==== Extracted text
In this paper, we choose ${\bm{Y}}=\mathbf{p}$ as the flat output, ${\bm{U}}=\left\{f_{z},{{}^{\rm b}{\bm{\omega}}}\right\}$ as inputs, $\bm{X}=\left\{\mathbf{p,v,a,R_{\rm b}^{\rm e}}\right\}$ as states, and $\bm{X}$ and $\bm{U}$ are constrained by dynamic equations (1)-(3). Then the objective of this paper is to address the following two problems :

• •

  Find the function of $\mathcal{H}$ and $\mathcal{G}$ that satisfy

  	$\displaystyle{\bm{X}}$	$\displaystyle=\mathcal{H}\left(\bm{Y},\dot{\bm{Y}},\ldots,\bm{Y}^{(n)}\right)$		(10)
  	$\displaystyle{\bm{U}}$	$\displaystyle=\mathcal{G}\left(\bm{Y},\dot{\bm{Y}},\ldots,\bm{Y}^{(m)}\right).$		(11)

• •

  Given a reference trajectory $\mathbf{p}_{\rm ref}(t)$, design a controller for the lifting-wing quadcopter with uncertainty such that $\mathop{\lim}\limits_{t\to\infty}\left\|{\mathbf{p}(t)-\mathbf{p}_{\rm ref}(t)}\right\|=0$ by using the differential flatness property given by (10) and (11).
========
● **Your objective**
Carry on the passage about differential flatness and trajectory tracking for the lifting-wing quadcopter, starting right after its last sentence.
==== Provided records
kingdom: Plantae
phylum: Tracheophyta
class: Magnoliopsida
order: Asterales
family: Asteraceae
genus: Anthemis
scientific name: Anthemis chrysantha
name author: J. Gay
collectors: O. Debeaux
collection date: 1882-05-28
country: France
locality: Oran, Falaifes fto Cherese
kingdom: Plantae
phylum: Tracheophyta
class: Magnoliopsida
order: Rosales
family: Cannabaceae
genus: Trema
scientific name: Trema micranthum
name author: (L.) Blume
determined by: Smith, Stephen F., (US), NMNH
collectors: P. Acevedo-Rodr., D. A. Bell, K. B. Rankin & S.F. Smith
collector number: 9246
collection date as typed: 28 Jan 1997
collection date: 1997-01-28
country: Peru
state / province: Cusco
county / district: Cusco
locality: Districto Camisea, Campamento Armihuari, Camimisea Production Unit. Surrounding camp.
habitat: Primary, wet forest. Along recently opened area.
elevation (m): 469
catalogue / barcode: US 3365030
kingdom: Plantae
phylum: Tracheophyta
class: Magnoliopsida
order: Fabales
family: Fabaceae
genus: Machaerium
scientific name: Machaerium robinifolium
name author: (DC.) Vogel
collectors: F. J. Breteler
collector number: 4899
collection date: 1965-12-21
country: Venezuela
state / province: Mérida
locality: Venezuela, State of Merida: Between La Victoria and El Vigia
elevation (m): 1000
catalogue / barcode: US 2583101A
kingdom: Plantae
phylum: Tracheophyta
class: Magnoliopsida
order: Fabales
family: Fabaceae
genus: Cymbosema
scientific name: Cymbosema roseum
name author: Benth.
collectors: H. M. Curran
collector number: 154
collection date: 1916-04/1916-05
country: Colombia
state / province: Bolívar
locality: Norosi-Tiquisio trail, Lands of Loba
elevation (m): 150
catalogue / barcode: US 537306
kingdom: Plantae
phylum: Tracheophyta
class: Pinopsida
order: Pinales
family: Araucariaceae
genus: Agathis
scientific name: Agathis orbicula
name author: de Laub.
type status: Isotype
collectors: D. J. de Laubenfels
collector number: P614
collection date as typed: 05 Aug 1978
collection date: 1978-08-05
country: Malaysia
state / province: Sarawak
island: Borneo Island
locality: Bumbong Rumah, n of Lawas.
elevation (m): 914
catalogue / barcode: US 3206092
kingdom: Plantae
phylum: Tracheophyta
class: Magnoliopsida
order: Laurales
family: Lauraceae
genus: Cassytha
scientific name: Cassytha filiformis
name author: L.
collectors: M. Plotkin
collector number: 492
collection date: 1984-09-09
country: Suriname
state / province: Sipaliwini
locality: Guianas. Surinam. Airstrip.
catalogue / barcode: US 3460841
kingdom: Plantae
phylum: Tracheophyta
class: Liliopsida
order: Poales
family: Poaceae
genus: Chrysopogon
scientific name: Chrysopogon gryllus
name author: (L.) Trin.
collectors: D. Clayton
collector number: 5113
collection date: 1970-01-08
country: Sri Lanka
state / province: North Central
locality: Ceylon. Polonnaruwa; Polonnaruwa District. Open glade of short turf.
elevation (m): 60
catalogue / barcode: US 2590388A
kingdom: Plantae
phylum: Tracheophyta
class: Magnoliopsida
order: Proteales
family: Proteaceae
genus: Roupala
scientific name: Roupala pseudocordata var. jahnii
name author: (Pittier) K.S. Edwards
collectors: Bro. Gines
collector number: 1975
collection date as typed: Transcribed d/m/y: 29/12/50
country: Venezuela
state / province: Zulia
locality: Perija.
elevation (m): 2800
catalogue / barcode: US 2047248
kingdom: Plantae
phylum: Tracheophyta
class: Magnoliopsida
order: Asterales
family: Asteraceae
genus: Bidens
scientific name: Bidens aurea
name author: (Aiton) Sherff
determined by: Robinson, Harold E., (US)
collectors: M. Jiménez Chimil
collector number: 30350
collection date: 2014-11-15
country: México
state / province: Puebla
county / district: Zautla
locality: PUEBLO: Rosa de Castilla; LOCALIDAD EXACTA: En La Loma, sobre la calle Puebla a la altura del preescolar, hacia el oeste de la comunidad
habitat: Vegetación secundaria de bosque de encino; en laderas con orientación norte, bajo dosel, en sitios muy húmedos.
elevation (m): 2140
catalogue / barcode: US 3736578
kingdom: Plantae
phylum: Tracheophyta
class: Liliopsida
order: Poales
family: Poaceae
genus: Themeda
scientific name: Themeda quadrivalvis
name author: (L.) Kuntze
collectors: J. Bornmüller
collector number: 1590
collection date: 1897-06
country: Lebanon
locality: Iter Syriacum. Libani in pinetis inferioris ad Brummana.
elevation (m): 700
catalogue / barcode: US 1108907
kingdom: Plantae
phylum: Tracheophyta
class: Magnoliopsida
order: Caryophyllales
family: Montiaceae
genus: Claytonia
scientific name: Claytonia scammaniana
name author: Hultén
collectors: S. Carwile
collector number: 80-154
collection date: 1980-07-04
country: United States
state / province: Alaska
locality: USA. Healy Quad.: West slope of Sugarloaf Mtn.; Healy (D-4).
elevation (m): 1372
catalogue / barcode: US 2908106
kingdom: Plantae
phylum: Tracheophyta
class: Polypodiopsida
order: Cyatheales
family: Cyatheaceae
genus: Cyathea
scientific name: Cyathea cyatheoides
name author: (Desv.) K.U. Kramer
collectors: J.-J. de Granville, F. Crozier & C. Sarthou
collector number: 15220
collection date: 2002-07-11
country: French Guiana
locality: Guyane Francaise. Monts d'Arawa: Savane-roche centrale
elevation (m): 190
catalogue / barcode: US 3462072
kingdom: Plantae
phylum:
========
● **Task result**
The two problems will be solved in Section III and Section IV, respectively.

During a coordinated turn, there is no lateral acceleration expressed in ${{}^{\rm w}\mathcal{F}}$ of the aircraft, that is ${}^{\rm w}{\mathbf{a}}={{}^{\rm w}{\mathbf{f}}}/m=\left[a_{x_{\rm w}}\ 0\ a_{z_{\rm w}}\right]^{\rm T}$, as shown in Fig. 4. Then, the dynamic equation (2) is reformulated as

$${\mathbf{x}}_{\rm w}{a_{x_{\rm w}}}+{\mathbf{z}}_{\rm w}{a_{z_{\rm w}}}+{\mathbf{g}}-\mathbf{a}=0.$$

(12)

Since the vector $\mathbf{x}_{\rm w}$ coincides with the airspeed vector, $\mathbf{x}_{\rm w}$ is calculated as

$\displaystyle{\mathbf{x}}_{\rm w}=\mathbf{v}/\lVert\mathbf{v}\rVert$

(13)

when the wind velocity $\mathbf{v}_{\rm wind}=\bm{0}$ and the norm of the reference velocity $\lVert\mathbf{v}_{\rm{ref}}\rVert\neq 0$. In fact, if the wind velocity can be estimated online, the results of differential flatness hold true. For the convenience of the following derivation, the wind velocity is assumed to be 0. The case where $\lVert\mathbf{v}_{\rm{ref}}\rVert=0$ will be discussed later in section III-C.

Left-multiplying (12) by ${\mathbf{x}}_{\rm w}^{\rm T}$ yields

$$a_{x_{\rm w}}={\mathbf{x}}_{\rm{w}}^{\rm{T}}\left({{\mathbf{a}}-{\mathbf{g}}}\right).$$

(14)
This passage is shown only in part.